With some tepid cooking oil trapped in it. I’ve been there and ate it. I wasn’t going to chuck it in the bin after what I paid for it.
“Some Tepid Cooking Oil”
No
Daycent helping of the stuff
Was my experience
Like a chocolate liqueur, only not as nice?
Spunk
More like
‘Can’t believe I said that
But it was
What it was
Why would Leo Burdocks be a part of something for the members of The Irish Traditional Italian Chippers Association?
ah I miss the real Burdocks before they had the fire
coal-fired fryer and the best things fried in beef dripping and no doubt a year or two off my lifespan but just the best
current Burdocks just another chipper with some fancyarse signage & morkeshing, shame
3 quid chips and a tip jar.
True. Beshoff’s used to do a decent smoked cod as well, now it’s absolute muck.
Had some lovely fish and chips recently. In Wales :-(
Whales?
No the cuntry next to England.
England’s garden shed
not today or yesterday,lived in bride St nearby remember power cuts in the sixties only chipper open,candles along counter.best chips anywhere back then
It’s one of worst I’m Dublin anyway. Iv eaten in the original loads of times as a kid. As soon as the da died it went down hill.
Whatsa matter them, hey?
You gotta no respect?
I’ll take a guess that approximately 3.7 million people in Ireland don’t know about Leo Burdocks, and don’t give a sh*te about this.
It’s no Luigi’s either.
Sshhh, Anne
ha. No.
They give you loads of chips but they’re rotten and overpriced, the only decent thing about them is the vinegar. But you can buy that on it’s own.

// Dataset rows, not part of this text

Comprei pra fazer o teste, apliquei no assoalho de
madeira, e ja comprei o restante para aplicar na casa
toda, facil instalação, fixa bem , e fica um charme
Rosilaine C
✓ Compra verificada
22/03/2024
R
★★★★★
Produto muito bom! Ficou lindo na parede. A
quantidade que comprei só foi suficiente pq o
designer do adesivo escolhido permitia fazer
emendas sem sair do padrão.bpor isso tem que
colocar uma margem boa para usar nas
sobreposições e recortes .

Was in Rathmines LBs recently and ordered quarter pounder & chips. Handed out to me with five mins. Burger was as dry as a bone when I got home. Precooked and nuked in the microwave I reckon. Haven’t been back since. Beshoffs on Mespil road for best fish n chips.
Cheap-skates! Who are they codding?
You are a ray of light! Good grilling there and no chip on your shoulder whatsoever- they’re battered now
I also like the way you didn’t try to curry favour with them
Mind yerself Spag
Ya might end up battered
Or as salted
he needs to be put in his plaice
You’ll ketchup eventually.
I’m living vinegariously
Flexing your mussels are we??
So, shellfish? He’s only a prawn in our game Hoop
More than whelk-come to play.
Dont wanna pee you off and end up sleepin’ with the fishes
True he can come into our play- barnacle
20 squid he roes back.
I’d say he couldn’t caviar less
Beshoff not.
He’s bang to Wrights
Ah he can get the fuppin’ boat
Taking these puns littorally.
This the Net after all
But Leo does end in a vowel.
Whenever someone writes NOT in capital letters on a notice, I always imagine an old primary school teacher of mine who used to get quite angry.